Bimha, however, said he met with his regional counterparts and they had "come to an understanding that the measures were important for the country". "South Africa now understands the motive behind the measures; this understanding is on a government level. Of course, businesses do not really get the point since they were benefitting from the import and export business," he said.
"However, overall from a Sadc point of view there is now an understanding and appreciation of the SI and why it is important for us as a country and as a member of that trading bloc," the minister said at his offices in the capital while unveiling a monitoring and evaluation committee set to trace the SI's progress.

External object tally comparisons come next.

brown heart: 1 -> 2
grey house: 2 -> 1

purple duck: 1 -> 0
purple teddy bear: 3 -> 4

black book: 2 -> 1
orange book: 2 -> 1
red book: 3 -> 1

The instrument basically seeks to promote local production through blocking the importation of 42 select basics.
Bimha noted that while the SI had been met with horror from most partners since the country is heavily depended on imports -after importing goods and services worth over $3,8 billion in 2015 alone - it had also seen several regional companies coming to set up shop locally. This comes after Bimha's import restrictions saw South Africa's Industry and Trade minister, Rob Davies, slapping the minister with a three-week ultimatum to justify the controversial piece of legislation.

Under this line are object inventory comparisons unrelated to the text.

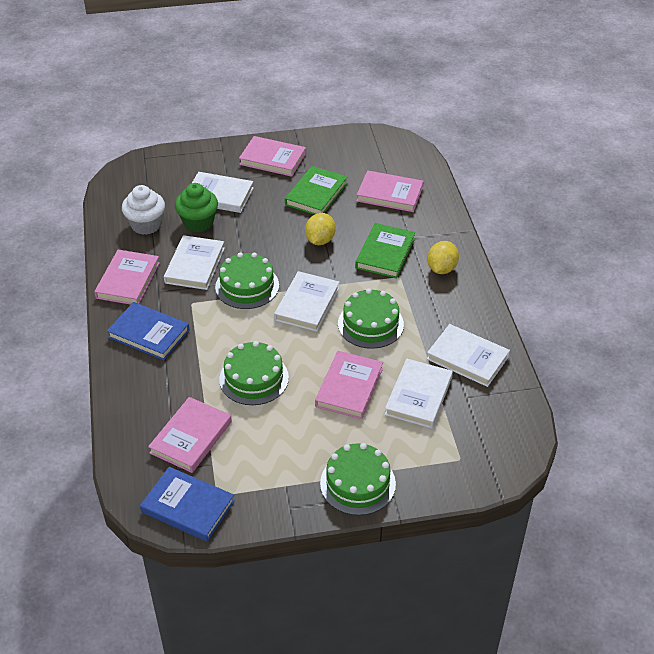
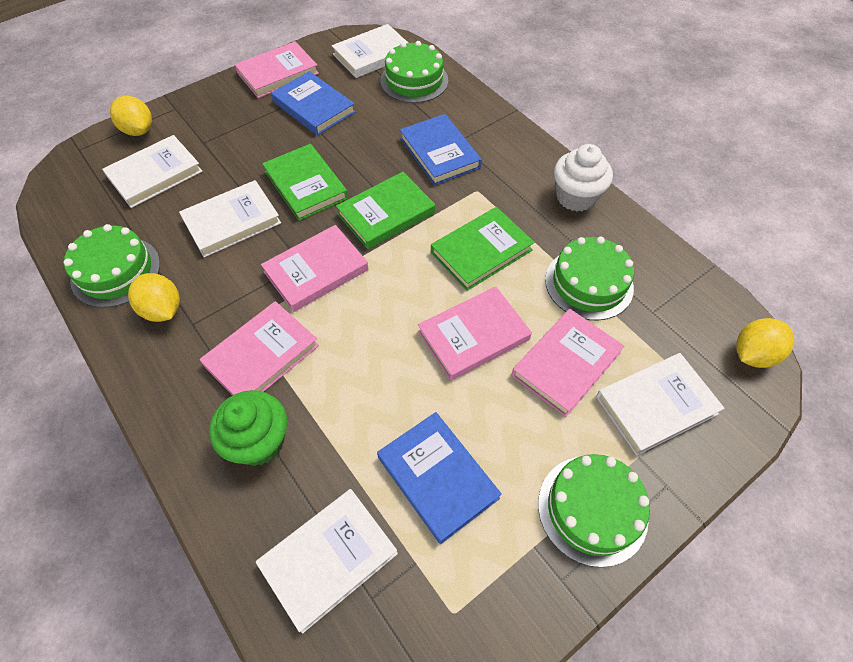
blue book: 2 -> 3
green book: 2 -> 3
yellow lemon: 2 -> 3

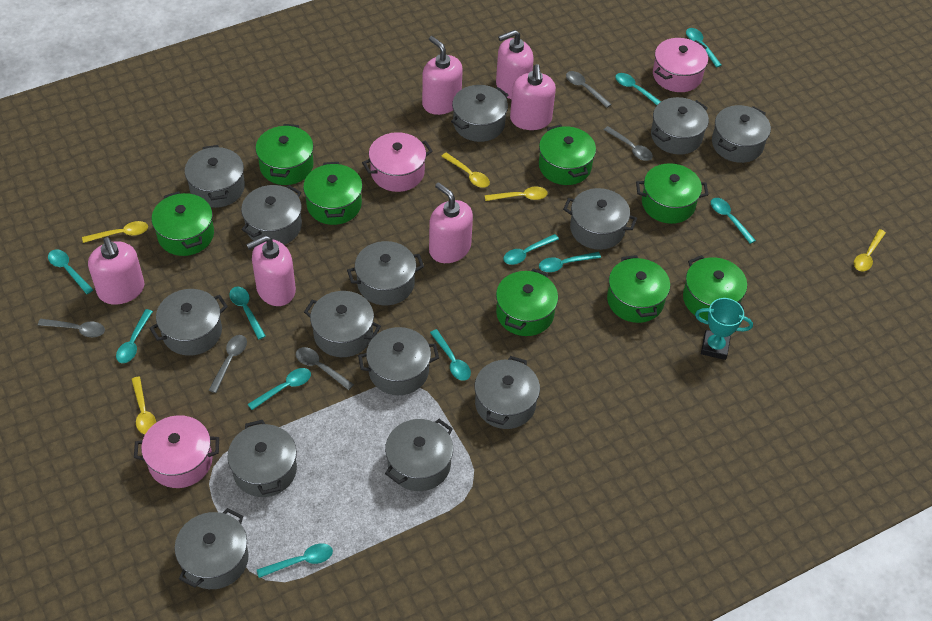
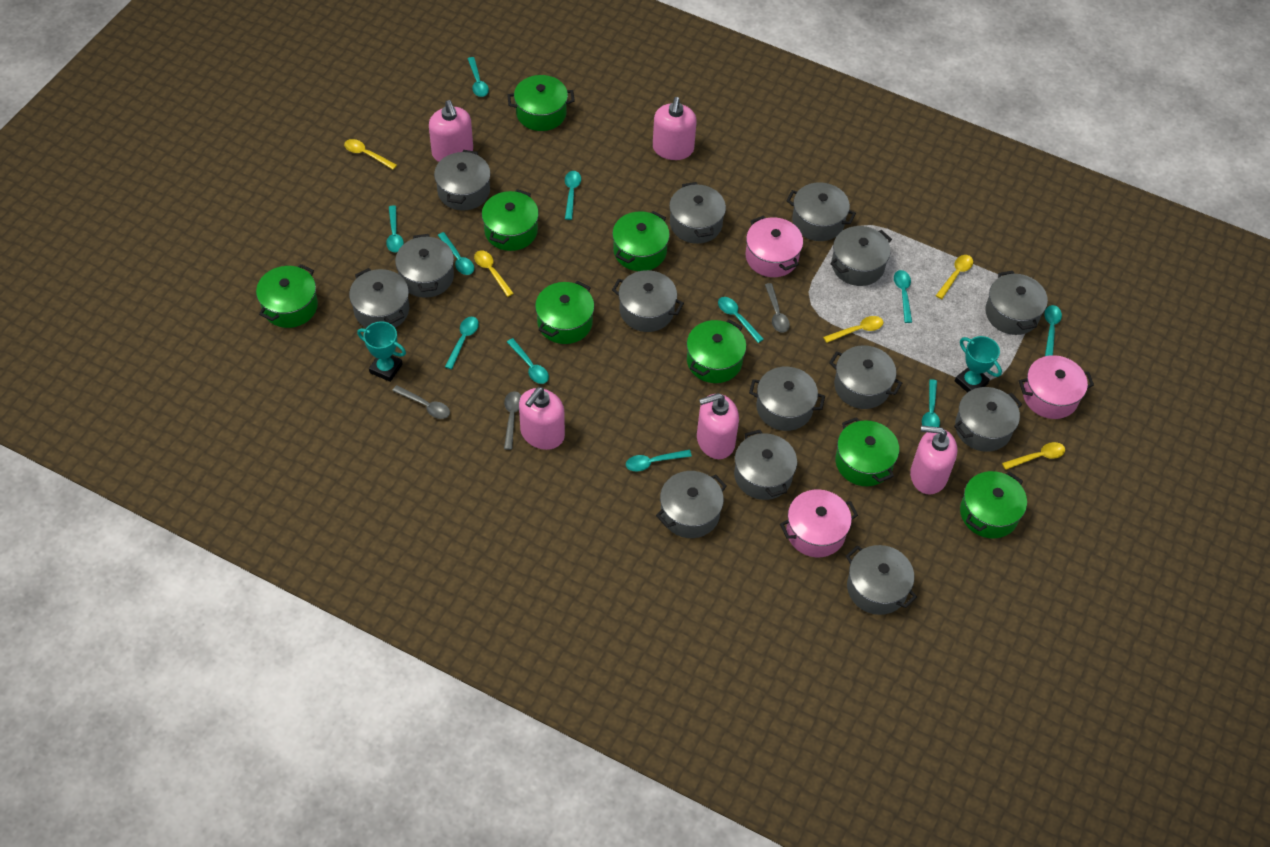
grey spoon: 5 -> 3
pink soap dispenser: 6 -> 5
turquoise trophy: 1 -> 2

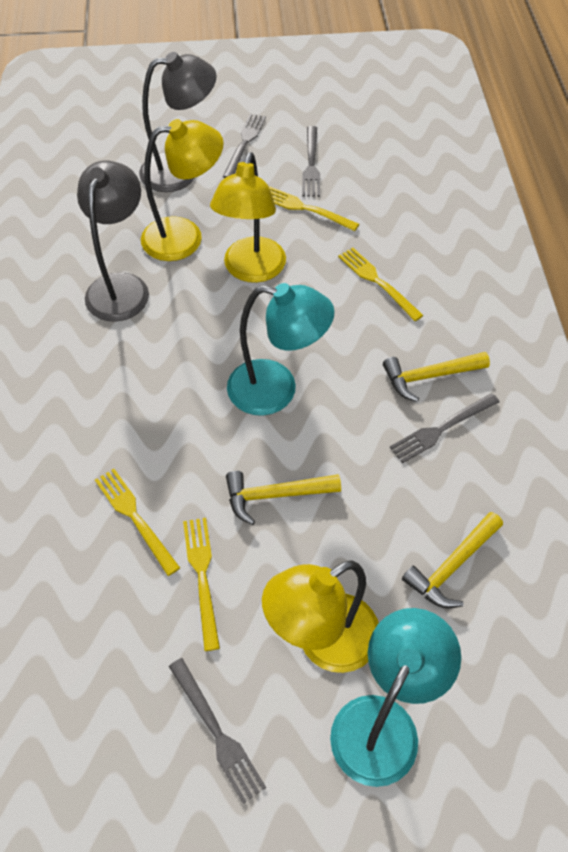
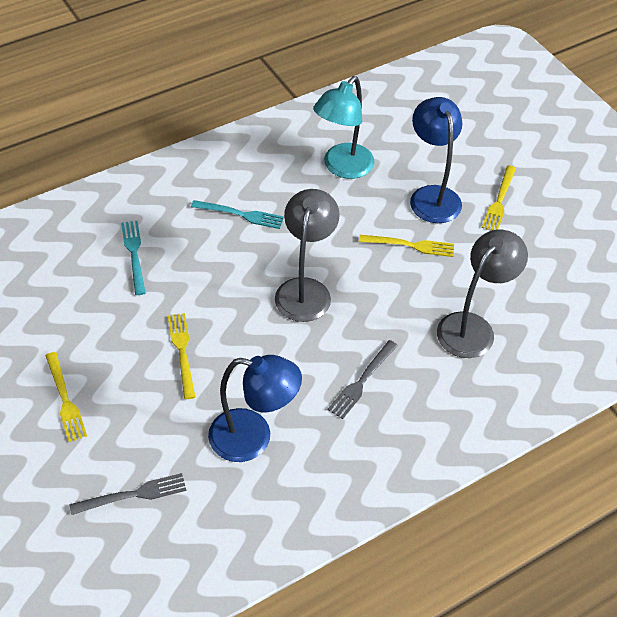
blue lamp: 0 -> 2
grey fork: 4 -> 2
turquoise fork: 0 -> 2
turquoise lamp: 2 -> 1
yellow hammer: 3 -> 0
yellow lamp: 3 -> 0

In retaliation to the SI, South Africa also submitted a priority list of 112 products that it wanted Zimbabwe to excuse from import duty obligations as Sadc demanded a presentation justifying the country's move.
Zambia - the country's second biggest regional trading partner -was also riled about the move with Zambian businesses urging their government to consider increasing import taxes on Zimbabwean goods in reaction to the SI.

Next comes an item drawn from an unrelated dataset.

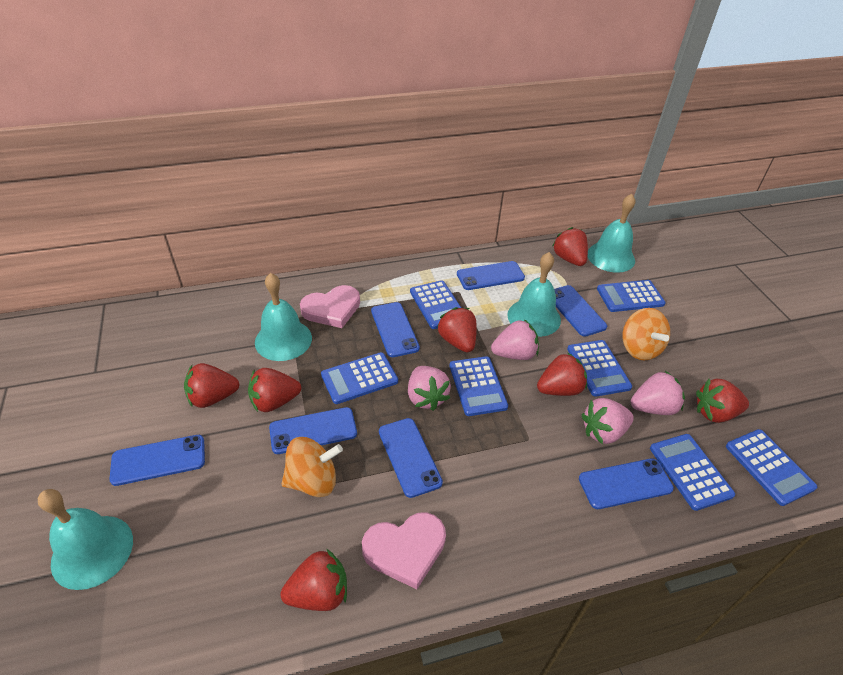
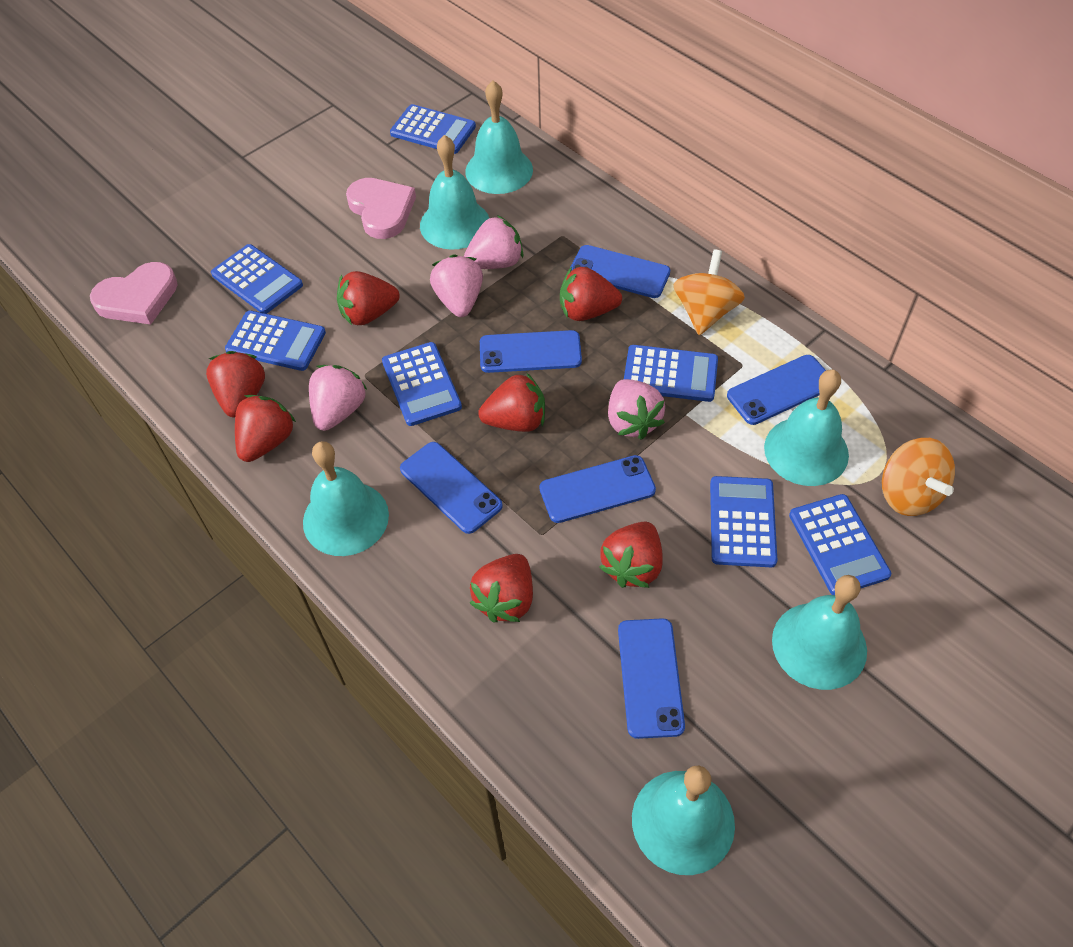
blue phone: 7 -> 6
turquoise bell: 4 -> 6

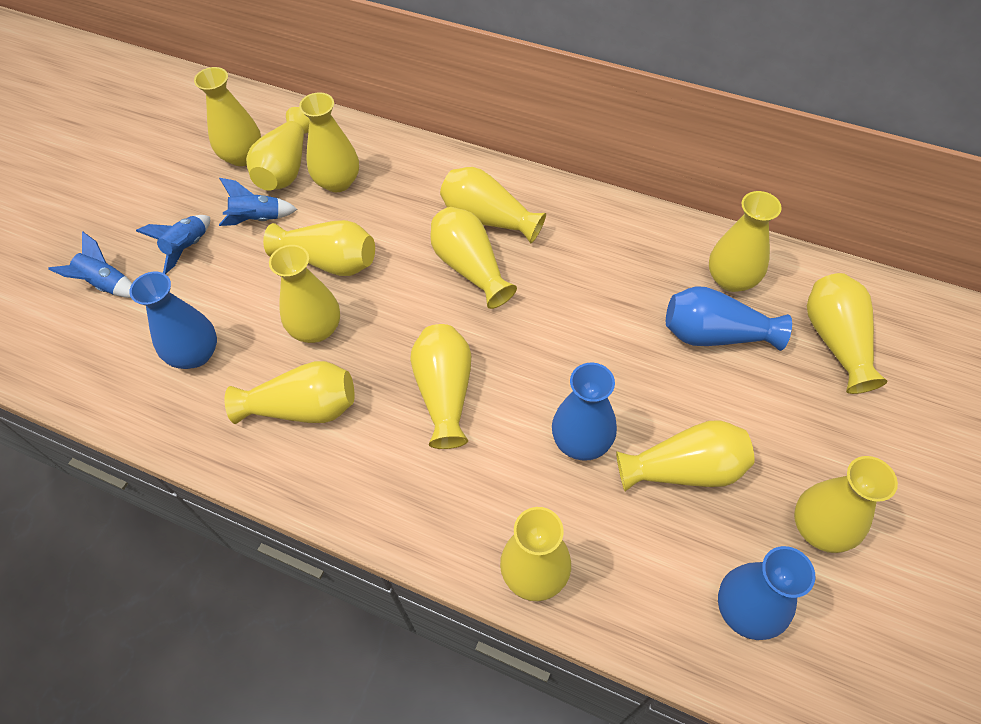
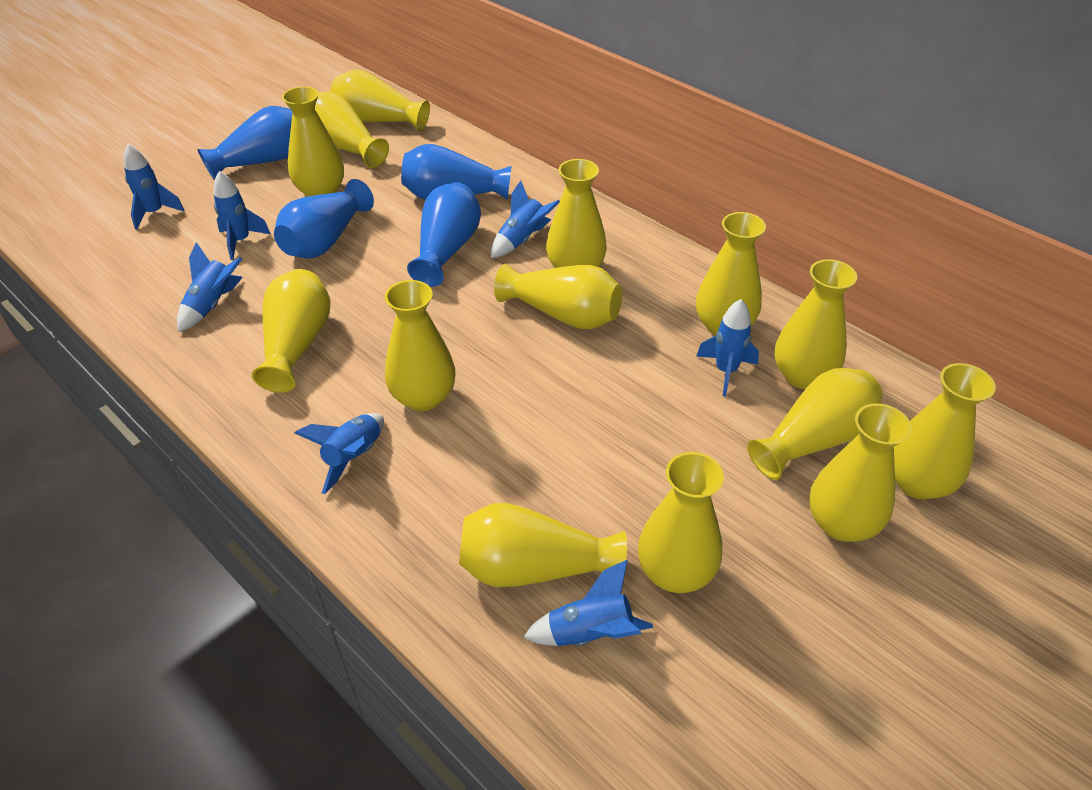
blue rocket: 3 -> 7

Meanwhile, Lesaffre - formerly Anchor Yeast - boss, Mike Nyabadza was appointed chairman of the SI 64 monitoring and evaluation committee deputized by Confederation of Zimbabwe Industries chief economist Daphne Mazambani.
The other members of the 14-member committee include Buy Zimbabwe's chief executive Munyaradzi Hwengwere, Consumer Council of Zimbabwe boss Rosemary Siyachitema, Confederation of Zimbabwe Industry's Gift Mugano as well as Zimbabwe National Chamber of Commerce chief executive, Takura Mugaga. Organisations with representation in the committee span from the Standards Association of Zimbabwe, Harare Chamber of Small to Medium Enterprises, Knowledge Transfer Africa, ZimTrade, the Reserve Bank of Zimbabwe, FemCom and the Ministry of Industry.
"This team will be tasked with reporting issues ranging from the employment generated as a result of the SI, the re-tooling, if any, company efficiencies and also monitoring growth of capacity utilization in local companies," he said, adding the committee was also expected to encourage the export of surplus products.